Et quand, exaspérés, ils organisent la protestation, on déchaîne la police avec ses casques et ses matraques. Cela est arrivé hier matin. Nous sommes en 2004, de globalisation et compétitivité on en a plein la bouche, mais les héritiers de l’Avvocato dirigent la main d’œuvre comme un misérable fermier d’il y a cent ans. Ils pensent qu’avec les gens de la Basilicate on peut faire ce qu’on veut, c’est une région méridionale pauvre, ils ont recruté les travailleurs sur un territoire très vaste pour qu’ils soient distants, deux heures de voyage, par leurs propres moyens, sur des routes défoncées où les accidents sont la règle, afin qu’ils restent divisés à l’extérieur comme à l’intérieur des grands espaces du complexe.
Peu importe qu’ils soient épuisés, que les punitions tombent par milliers (neuf mille en cinq ans), que beaucoup s’en aillent parce qu’ils ne résistent pas, chose qui n’arrive nulle part ailleurs dans de telles proportions, mais il vaut mieux disperser le know how en misant sur les chômeurs des alentours plutôt que payer à ses salariés un prix normal et pour des horaires normaux. Voila ce que pense notre classe dirigeante qui se vantait d’avoir fait de l’Italie la cinquième puissance industrielle du monde.
C’est une direction non seulement arrogante, mais aussi stupide. Elle ne doit même pas avoir payé un sociologue assez intelligent pour lui expliquer que dans le Mezzogiorno c’est une faute de croire que le manque d’une longue tradition de luttes signifie résignation éternelle. Fiat a trop tiré la corde et se trouve maintenant face à une protestation qui s’est enflammée tout d’un coup sur des exigences élémentaires que la simple décence aurait dû prévenir. C’est la Représentation syndicale unitaire, l’organisme d’entreprise, qui a pris l’initiative en bloquant les accès à une usine où la communication interne est difficile.
-----
*EXERCICE*. D'après l'extrait choisi, combien de punitions ont été infligées en cinq ans ? La liste provient d'une autre source que l'extrait choisi.

*EXTRAIT DE DONNÉES*.
-----
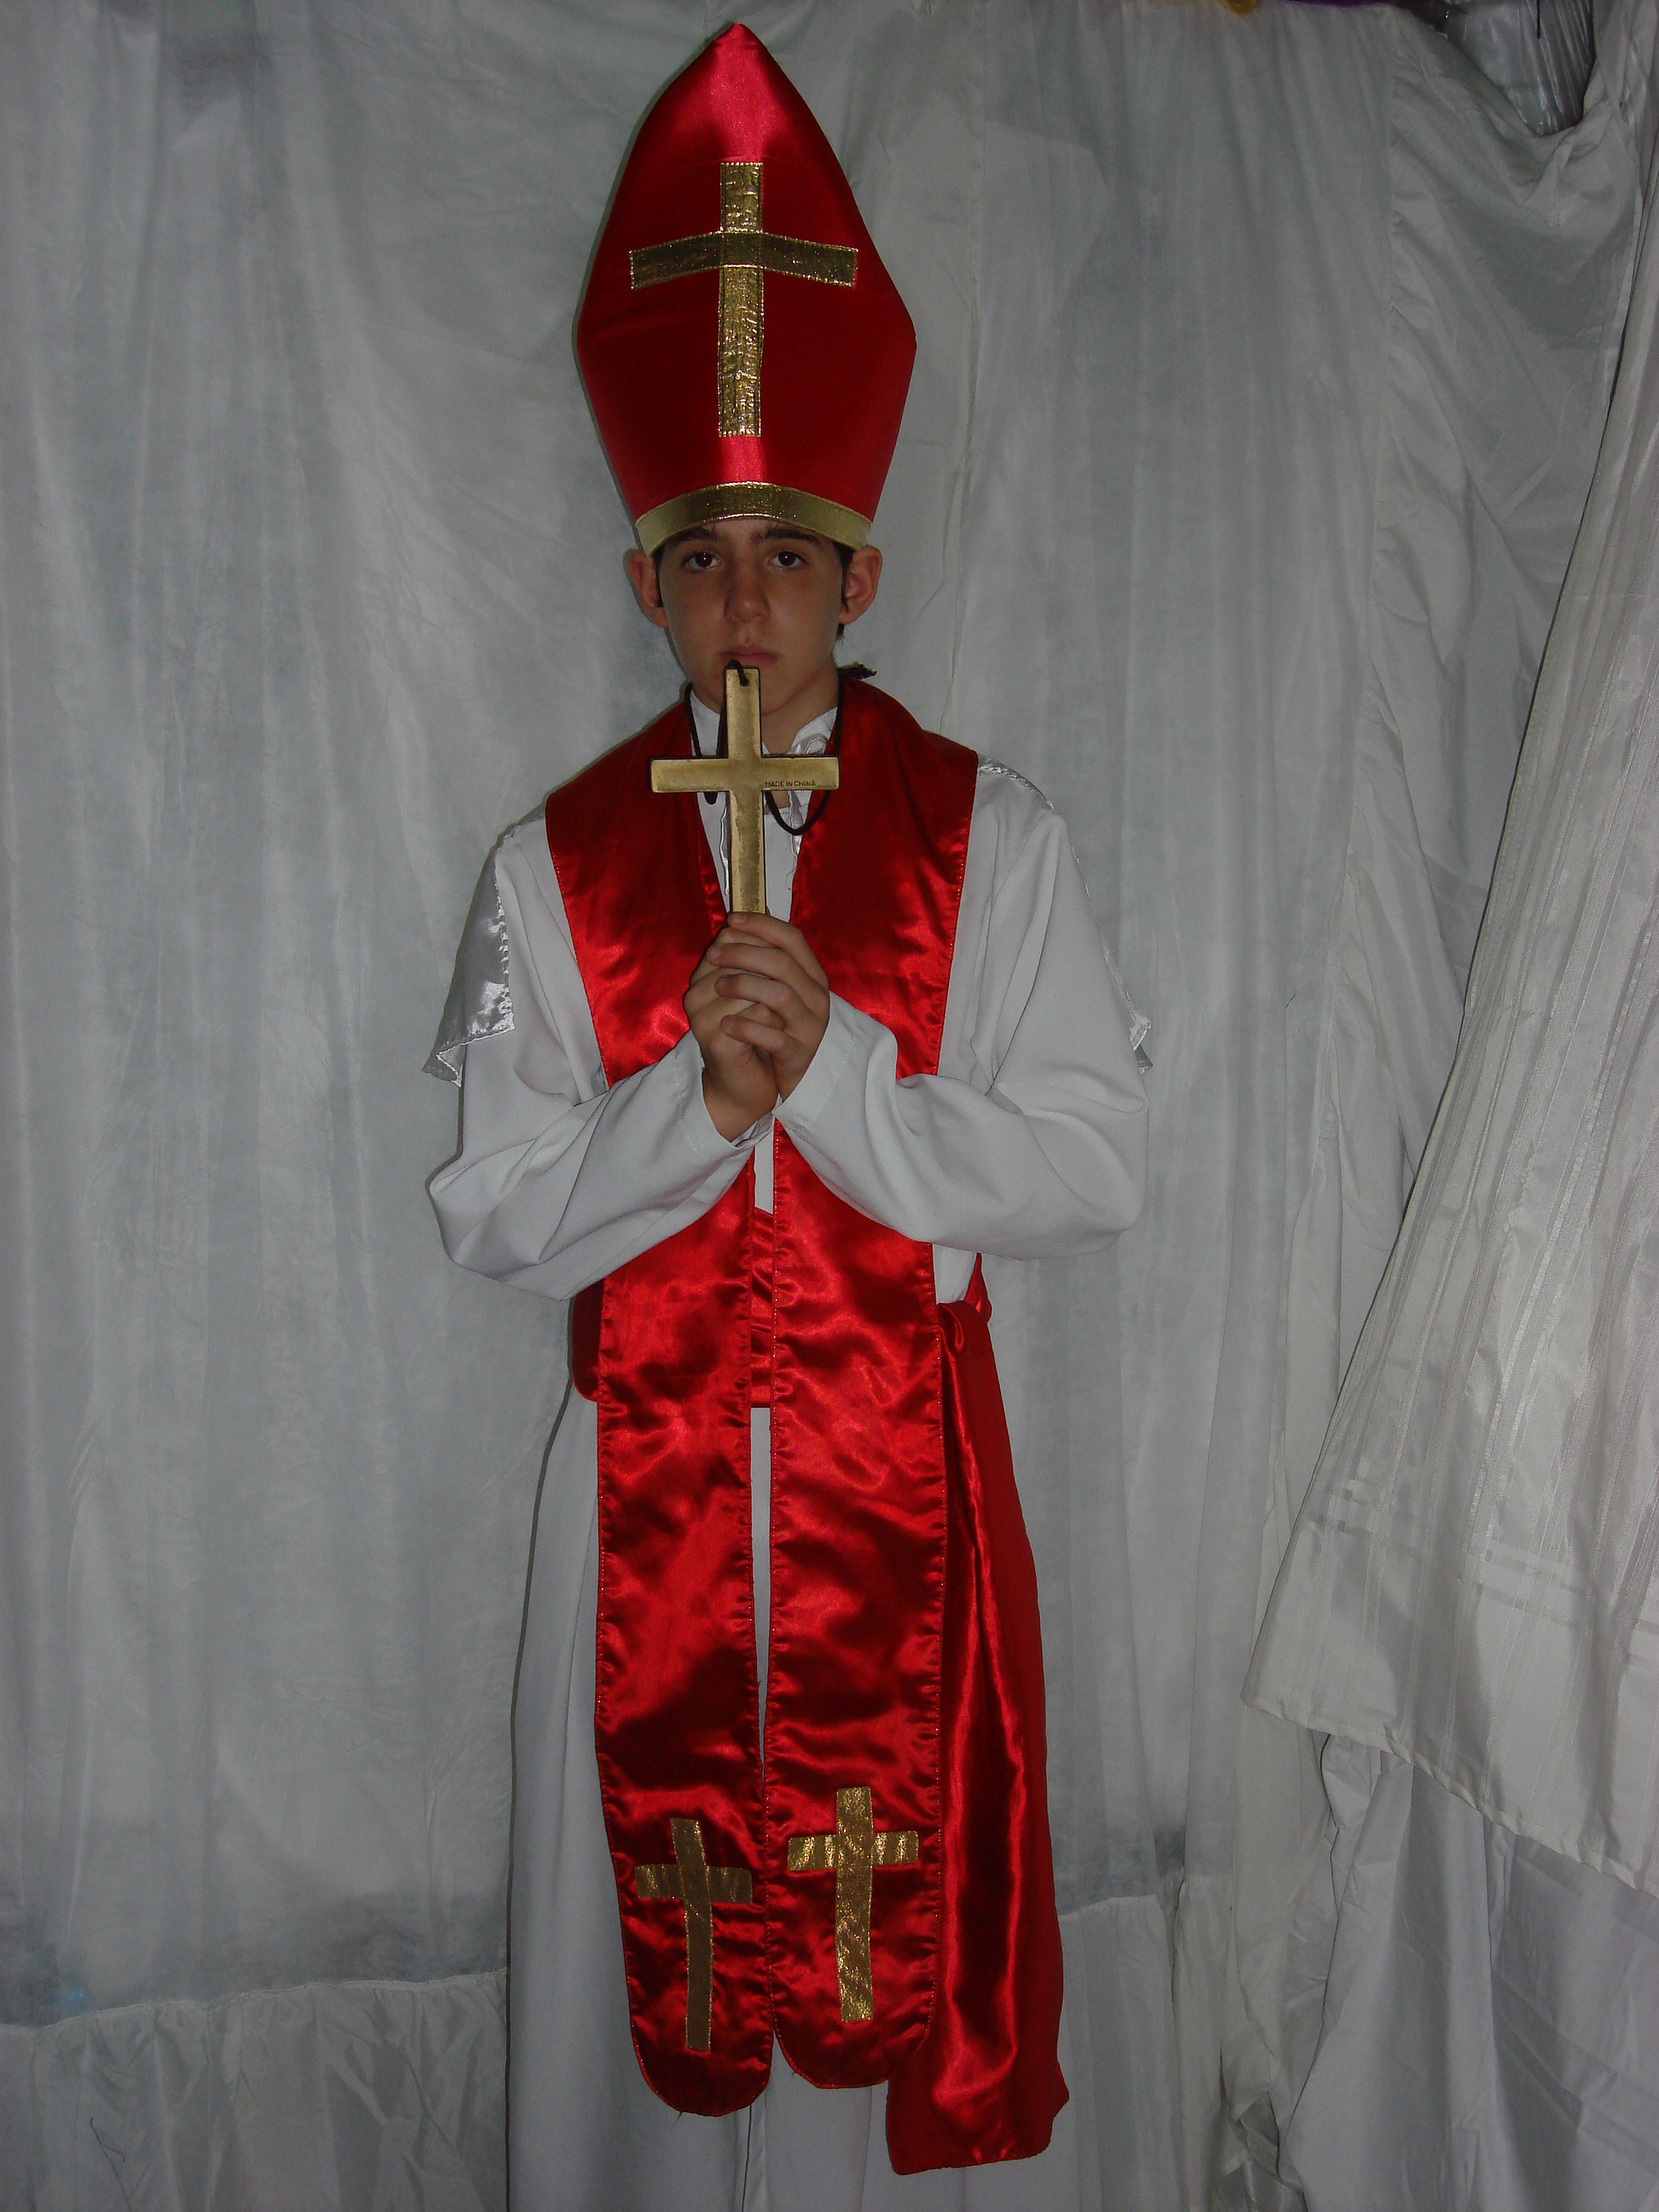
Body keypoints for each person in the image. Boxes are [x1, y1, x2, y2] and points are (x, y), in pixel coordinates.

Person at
-----
*CORRIGÉ*. Neuf mille.